Figure 7. Clonality analysis of co-occurring genetic alterations detectable in the cfDNA of advanced-stage NSCLC patients

The distribution of clonal and subclonal alterations were determined in (a) EGFR-mutant positive (n=1122) vs. EGFR-mutant negative (n=944) NSCLC, and (b) EGFR-mutant p.Thr790Met (T790M) positive (n=440) vs. EGFR-mutant p.Thr790Met (T790M) mutant negative (n=682) NSCLC. Red line indicates division between clonal (≥ 0.2 MAF/Maximum MAF) and subclonal (< 0.2 MAF/Maximum MAF) as defined in the text and Supplementary Fig. 10. P-values determined by two-tailed Fisher’s Exact test. See also Supplementary Fig. 10 and Supplementary Datasets 1 and 2.

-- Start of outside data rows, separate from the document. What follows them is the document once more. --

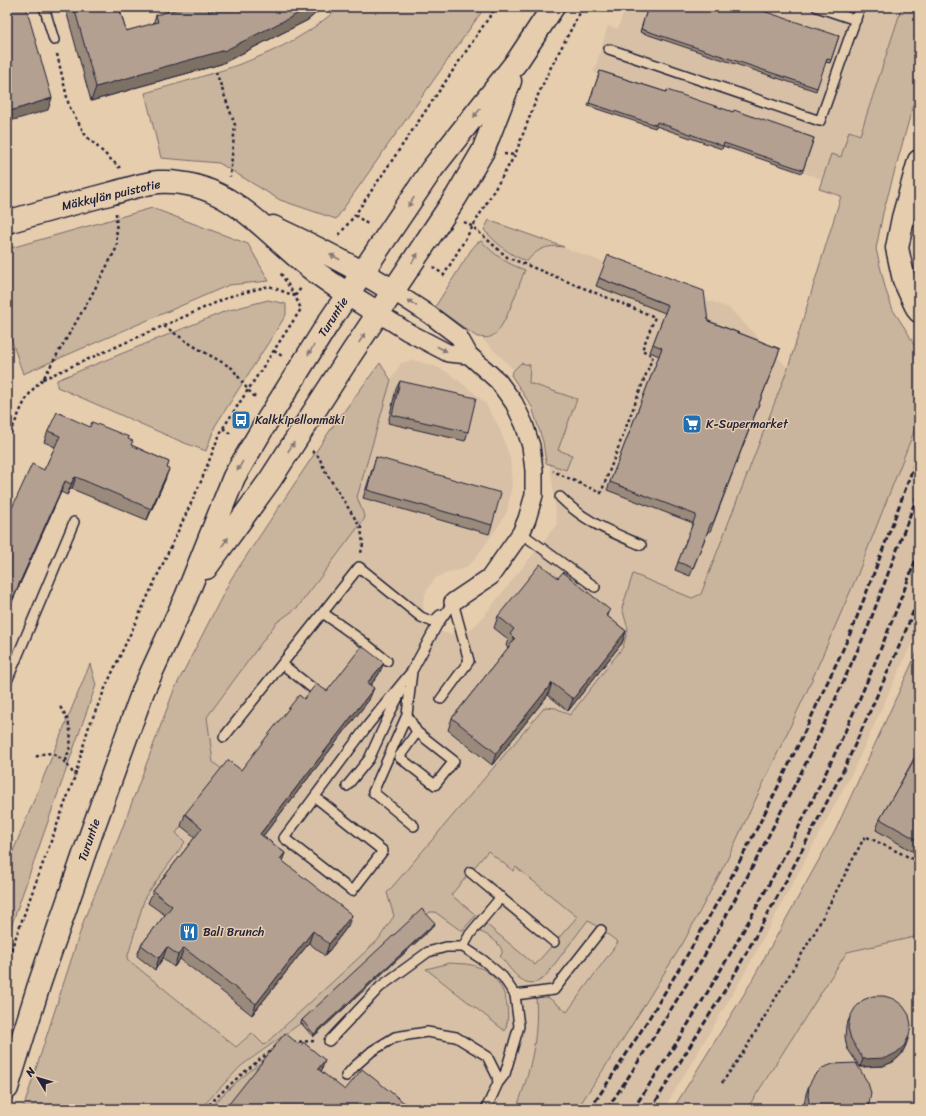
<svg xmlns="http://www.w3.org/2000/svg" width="926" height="1116" font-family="Sriracha,sans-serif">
<rect width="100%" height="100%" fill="#e6cdae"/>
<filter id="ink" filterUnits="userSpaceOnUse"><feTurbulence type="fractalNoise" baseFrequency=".025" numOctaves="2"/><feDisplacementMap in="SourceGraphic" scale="8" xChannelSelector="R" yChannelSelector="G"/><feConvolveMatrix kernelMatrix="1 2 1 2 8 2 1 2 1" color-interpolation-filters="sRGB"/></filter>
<g filter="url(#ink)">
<path fill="#d7c0a5" d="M625,7h277l-42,128 -11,-3 -8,25 -10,-3 -9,25 -99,-33 -1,3 -66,-23 -1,2 -67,-22 11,-32 -5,-2 14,-46 10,3z
M491,221l238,87 59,60 -87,226 -9,4 -70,10 6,21 -5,18 -53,68 -14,-7 -162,208 -16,24 -114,105 -12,-12 -16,14 -109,-88 18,-62 40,-55 -10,-9 48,-62 -10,-8 -6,-46 184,-337 10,-17 12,-3 24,7 13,7 23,18 12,11 14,24 11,31 2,27 -5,26 -7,13 -27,37 -8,7 -18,5 -11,5 -6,7 -5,9 -2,9 1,9 5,9 7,7 8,5 9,1 10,-1 7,-3 8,-7 79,-99 -3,-30 -13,-86 -26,-37 -71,-70z
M918,421l1,206 -65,142 -112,209 -78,131h-87l36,-54 70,-112 43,-81 81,-171 50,-115z
M488,851l25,20 11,-14 94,85 -51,70 -46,97h-321l41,-43 26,-18 154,-135 30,-18z
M919,936v173h-172l100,-157z"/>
<path fill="#c9b49d" stroke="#766b6c" d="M339,7h146l-149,212 -56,-19 -61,-37 -58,-5 -16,-65c68,-20 141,-36 194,-86z
M902,7h17v77l-36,129 -7,36 10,42 7,19 15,23 11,22 -1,66 -61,155 -50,115 -81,171 -43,81 -70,112 -36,54h-61c14,-35 23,-73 20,-111l5,-3 8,3 18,14 51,-70 -30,-22 -44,58c-20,15 -32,-8 -44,-22l2,-2c2,-8 -14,-20 -22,-22l6,-8 49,41 42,-48 -61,-50 -3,4 -25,-20 -37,44 25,20 -13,15h-3l-25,-18h-5l-5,4 -124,107 -60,43 -41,43h-177l62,-192 34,-80 55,-147 57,-111 102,-153 47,-63 11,17 -34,117 8,21 -67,89 -22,16 -69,94 6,45 11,9 -48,62 9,9 -40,55 -18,62 109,88 16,-14 12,12 114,-105 16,-24 -7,-23 158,-186 11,1 14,7 53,-68 5,-18 -6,-21 11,-34 59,24 9,-4 87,-226 53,-172 -22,-7 12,-35 10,3 8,-26 11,4z
M152,208l96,36 21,37 -40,4 -206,89 -16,-47v-78z
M489,220l2,1 73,26c-18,-2 -25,1 -37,14 -19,-6 -29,-17 -43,-31z
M481,241c16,15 22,21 44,29 -6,14 -20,60 -33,66 -4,3 -11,1 -15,1l-42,-30 36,-57 6,-7z
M268,300l18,4v11l-71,111 -9,25 -24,-9 -125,-55v-7l169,-69z
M521,363l9,2 -1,18 48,16 -19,51 14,5 -6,15 -20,-7 -3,-21 -11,-35 -21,-32 2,-4z
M919,648v100l-43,82 43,25v81l-72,16 -100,157h-74l73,-118 89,-160z
M90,664l6,21 -89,253v-72z
M450,963c9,1 19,0 28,4 25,9 35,40 27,64l-79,-62z
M279,1049l-47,60h-23c21,-23 45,-42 70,-60z"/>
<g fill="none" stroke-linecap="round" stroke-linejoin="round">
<g stroke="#22223b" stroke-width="12">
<path id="lane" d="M44,7l10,33
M817,7l39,13
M609,49l211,72 40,-114
M560,497c25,25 49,34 81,48
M521,533l74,54
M323,613l38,27 26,21
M282,664l39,31
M412,671l-5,44 -34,77 41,34
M7,681l67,-159
M441,699l28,-38 -16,-59
M407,715l10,17 37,29 -19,24 -36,-28 18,-25
M224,737l135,-170 62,50 12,5 7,-7
M347,786l22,-27 23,-50 10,-19
M315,797l68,54 -31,40 -68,-53 84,-113 44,-54 25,-46 16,-23
M470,872l84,70
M463,947l7,-13 31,-37
M515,995l39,-5 47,-60
M329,1041l51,-54 48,-35 18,-5h17l20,13 20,17 12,18 4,31 -14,48 -7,9
M346,1076l8,-9 18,-16 23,-14 32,-5 29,5 31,19 10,20 1,7 -12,26"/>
</g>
<g stroke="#22223b" stroke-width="20">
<path id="street" d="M393,291l37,24 29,22 10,18 29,26 16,22 10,21 7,22 3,24v25l-7,24 -6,14 -31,44 -37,25
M378,313l30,19 40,21 21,2"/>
</g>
<g stroke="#22223b" stroke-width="25">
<path id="secondary" d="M919,161l-16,57 -6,30 7,32 11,24 4,7
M7,222c34,-10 68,-19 102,-28 16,-4 35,-11 50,-12 67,-3 102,46 149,84 22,18 46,32 70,47
M273,227c41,19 82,40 120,64
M206,568l64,-88 81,-126 105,-157 27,-46 27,-70
M7,1088l32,-103 52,-151 52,-143 43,-94 48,-120 33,-56 60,-96 105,-156 86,-109 35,-53"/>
</g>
<path stroke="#22223b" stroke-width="2.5" stroke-dasharray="3 3" stroke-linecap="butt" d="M57,54l12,52 17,30 34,32
M216,72l19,53 -5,52
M504,154l11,1
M355,215l14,10
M464,222l9,5 34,30 148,60 -13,33 11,6 -52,137 -48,-22
M339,235l16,-20 141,-208
M433,267l11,8 71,-120 23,-60 13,-28 32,-60
M295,296l6,-8
M164,326l28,19 40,23 16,22 8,8
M274,351l8,5
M43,379l188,-83 38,-10 26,10
M223,428l9,7
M7,438c13,-22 15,-41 36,-59l47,-81 27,-51 -1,-34
M312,451l7,6 6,14 36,57 2,16 -2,9
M60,707c9,11 12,25 10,39 -1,6 -4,11 -4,16
M36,757c18,-11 30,5 39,19
M7,961l68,-185 13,-47 18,-43 94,-202 16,-41 7,-15 78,-119 -6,-13 -15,-24
M293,1042l21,-1
M722,1083l24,-35 70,-118 49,-94 54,26
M205,1109c21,-22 44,-42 69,-60"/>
<use href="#lane" stroke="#e6cdae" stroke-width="9"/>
<use href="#street" stroke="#e6cdae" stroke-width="17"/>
<use href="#secondary" stroke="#e6cdae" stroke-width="22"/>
<path stroke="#22223b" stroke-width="3" stroke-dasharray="6 3" stroke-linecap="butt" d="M590,1109c86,-127 161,-260 225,-400 13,-29 28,-58 40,-87 22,-56 43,-113 64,-170
M607,1109l26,-39 70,-112 50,-92 57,-111 58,-128 51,-136
M633,1109c74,-109 140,-226 197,-345 33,-70 62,-141 89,-213
M651,1109l82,-132 54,-98 57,-110 58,-129 17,-43"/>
</g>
<path fill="#9a8a7c" stroke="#22223b" d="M65,7h54l7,24 27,-7 3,-9 53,-3 11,-5h103l-15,13 -87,44 -87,24 -1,1 -42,12z
M648,7l191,29 -9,27 -5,-1 -9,29 -176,-59z
M600,71l66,21 67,20 81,26 -12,35 -79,-27 -1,3 -66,-23 -1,2 -67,-22z
M599,278l181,71 -70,183 -2,-1 -18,45 -15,-6 18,-47 -86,-33 52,-134 -9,-4 15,-39 -69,-27z
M400,381l68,51 -3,9 -77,-18 8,-34z
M90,427l38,12 3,6 38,17 -2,6 -2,12 -18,40 -75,-31h-2l-3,6 -6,-3 -54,121v-94l37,-49 11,-23 -11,-5 4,-11z
M376,457l116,68 -3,9 -126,-36z
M558,578l68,53 -4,12 -54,68 -20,-16 -56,70 -44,-35 4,-12 56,-70 -2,-2 2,-7 -14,-11 4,-12z
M379,674l-9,12 -1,14 -106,136 22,17 -3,7 66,66 -23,30 -16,-13 -57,72 -72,-56 -6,8 -11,-9 -8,12 -18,-14 4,-11 24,-30 -17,-12 5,-12 42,-54 -14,-11 4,-12 56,-44 63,-71 23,-8z
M919,751v104l-43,-25 4,-11z
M434,926l-121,111 -12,-14 1,-3z
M850,1017l56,28 -5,10 -8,7 -10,4 -23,1 -13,-19 -2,-11 1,-11z
M809,1085l60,19 -2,5h-62l-1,-4 2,-11z"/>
<path fill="#7d7065" stroke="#22223b" d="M311,7h12l-15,13 -87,44 -87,24 -1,1 -42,12 5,-14 42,-13z
M52,98l-4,12 -41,12v-10z
M169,469l-4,11 -18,40 4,-11z
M76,477l-4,12h-2l-3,6 7,-17z
M65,481l-4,11 -54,121v-2z
M610,610l-4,11v-6z
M626,631l-4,12 -54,68 5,-12z
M384,663l-5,11 -16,21 4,-12z
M552,683l-4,12 -56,70 4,-12z
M374,688l-5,12 -113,145 4,-11z
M285,853l-4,11 -1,-5z
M352,915l-4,11 -23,30 4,-12z
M435,923l-1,3 -121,111 1,-3z
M313,931l-4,12 -57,72 4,-11z
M167,947l-4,11 -8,12 4,-12z
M184,948l-4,11 -6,8 4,-12z
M909,1036l-3,9 -5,10 -8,7 -10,4 -23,1 3,-8z
M325,1060l-5,16 -2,-7z"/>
<path fill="#b3a090" stroke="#22223b" d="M7,7h19l26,91 -45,14z
M74,7h45l7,24 32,-9 -2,-7 29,-8h23l1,5 11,-5h91l-85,43 -88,24v1l-42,12z
M648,7h103l88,29 -8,24 -4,-1 -10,29 -176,-59z
M600,71l66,21 1,-2 66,22 1,-2 80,28 -11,32 -79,-27 -1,3 -66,-24 -1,3 -67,-22z
M608,255l96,36 4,30 72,28 -67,174h-2l-18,45 -15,-6 18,-47 -86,-33 52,-134 -9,-4 15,-39 -69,-27z
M400,381l76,17 -8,34 -76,-17z
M57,412l33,15 2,-5 37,15 -1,2 5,2 -2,4 38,17 -2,6 2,1 -18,40 -75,-32 -2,1 -3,6 -6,-3 -58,130v-92l25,-55 12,6 16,-34 -12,-5z
M376,457l125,36 -9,32 -125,-35z
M540,564l18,14 5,-6 47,38 -4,5 20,16 -53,68 -21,-16 -56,70 -44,-35 63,-79 -5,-5 4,-5 -16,-13z
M362,646l22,17 -17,20 7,5 -114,146 25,19 -5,6 72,56 -23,29 -16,-13 -57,73 -72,-56 -6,7 -11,-8 -8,11 -18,-13 31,-39 -19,-15 49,-63 -17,-14 43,-54 13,10 58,-75 5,4 12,-15 11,7z
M919,751v90l-39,-22z
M422,909l13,14 -121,111 -12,-14z
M873,996h11l10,3 9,7 6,9 2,10 -2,11 -5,10 -8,7 -10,5 -23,1 -12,-20 -3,-11 2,-11 5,-9 8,-8z
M285,1033l16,13 2,-4 22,18 -7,9 27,21 17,-21 50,40h-187z
M856,1063l12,20 3,10 -2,11 -3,5h-54l-2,-2 -2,-11 1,-11 5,-9 8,-8 11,-4z"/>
<defs><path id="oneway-solid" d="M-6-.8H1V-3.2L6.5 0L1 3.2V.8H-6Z"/></defs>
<g fill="#847874">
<use href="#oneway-solid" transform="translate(477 113) rotate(128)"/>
<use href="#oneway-solid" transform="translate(411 202) rotate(124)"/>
<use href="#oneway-solid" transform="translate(335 257) rotate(-153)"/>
<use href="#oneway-solid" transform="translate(415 258) rotate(-57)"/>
<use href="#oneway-solid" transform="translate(412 303) rotate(-147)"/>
<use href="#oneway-solid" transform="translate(362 338) rotate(-57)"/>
<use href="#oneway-solid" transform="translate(442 349) rotate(28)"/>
<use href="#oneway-solid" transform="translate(311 350) rotate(122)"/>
<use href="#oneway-solid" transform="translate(291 447) rotate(-57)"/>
<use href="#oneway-solid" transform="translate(240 466) rotate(120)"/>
<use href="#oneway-solid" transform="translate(225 542) rotate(-54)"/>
</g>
</g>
<defs>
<g id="bus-square" transform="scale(1)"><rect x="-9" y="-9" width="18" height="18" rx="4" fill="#1f6fb2" stroke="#e6cdae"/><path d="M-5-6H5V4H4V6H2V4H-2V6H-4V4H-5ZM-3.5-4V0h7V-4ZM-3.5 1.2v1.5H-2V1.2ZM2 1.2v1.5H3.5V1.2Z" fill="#fff"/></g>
<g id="supermarket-square" transform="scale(1)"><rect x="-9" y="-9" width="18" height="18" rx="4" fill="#1f6fb2" stroke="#e6cdae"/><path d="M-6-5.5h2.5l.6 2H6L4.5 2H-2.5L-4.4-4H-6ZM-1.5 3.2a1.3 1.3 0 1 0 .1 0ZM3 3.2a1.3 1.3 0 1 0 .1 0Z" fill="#fff"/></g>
<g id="restaurant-square" transform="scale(1)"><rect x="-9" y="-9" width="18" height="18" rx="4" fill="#1f6fb2" stroke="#e6cdae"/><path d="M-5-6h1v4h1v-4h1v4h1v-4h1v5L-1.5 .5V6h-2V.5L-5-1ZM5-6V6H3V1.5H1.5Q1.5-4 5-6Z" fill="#fff"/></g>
</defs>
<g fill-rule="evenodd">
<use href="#bus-square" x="241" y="420"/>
<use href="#supermarket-square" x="692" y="424"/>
<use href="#restaurant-square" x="189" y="932"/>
</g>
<g text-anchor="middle" stroke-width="3" stroke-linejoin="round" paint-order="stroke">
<g font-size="12" fill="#22223b" stroke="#e6cdae">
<text transform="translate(111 195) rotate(-13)" y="4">Mäkkylän puistotie</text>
<text transform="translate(333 317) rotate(-57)" y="4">Turuntie</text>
<text transform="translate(89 840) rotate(-71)" y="4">Turuntie</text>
</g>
<g font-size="12" fill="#22223b" stroke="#e6cdae" text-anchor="start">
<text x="255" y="424">Kalkkipellonmäki</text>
<text x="706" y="428">K-Supermarket</text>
<text x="203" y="936">Bali Brunch</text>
</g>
</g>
<rect width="926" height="1116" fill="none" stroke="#e6cdae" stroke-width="24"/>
<rect x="12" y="12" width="902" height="1092" fill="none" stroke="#22223b" stroke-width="1.5" filter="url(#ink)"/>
<g transform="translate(38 1078) rotate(308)" stroke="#e6cdae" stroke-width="3" paint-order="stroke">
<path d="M0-3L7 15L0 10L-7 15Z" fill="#22223b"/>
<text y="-6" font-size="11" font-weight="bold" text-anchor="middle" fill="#22223b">N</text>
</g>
</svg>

Figure 8. Evolution of the understanding of the genetic pathogenesis of oncogene-positive (here, EGFR-mutant) lung cancer

(a) Traditional view of lung cancer based on histopathological analysis. Lung adenocarcinoma, scale bar = 50 microns. (b) Current molecular classification of NSCLC based on single-gene driver oncogene status, depicting the current view of mutually-exclusive driver oncogenes, as shown in the pie chart with frequency of each driver alteration in lung adenocarcinoma. (c) The proposed new model of EGFR-mutant NSCLC pathogenesis arising from our findings: a re-classification of advanced-stage EGFR-mutant NSCLC based on the co-occurring genetic alterations that our dataset revealed (shown here at the pathway level). We propose that advanced-stage EGFR-mutant NSCLCs contain co-occurring genetic alterations that function collaboratively as co-drivers of tumor progression and drug resistance. We now need to identify and co-target these co-occurring functional genetic alterations beyond mutant EGFR itself in patients, early and dynamically during treatment, in order to improve patient survival. The finding of extensive co-occurring alterations within advanced-stage EGFR-mutant NSCLC at scale now paves the way for studying the biological and clinical impacts of genetic interactions that are created by the co-alterations present in these EGFR-mutant NSCLCs.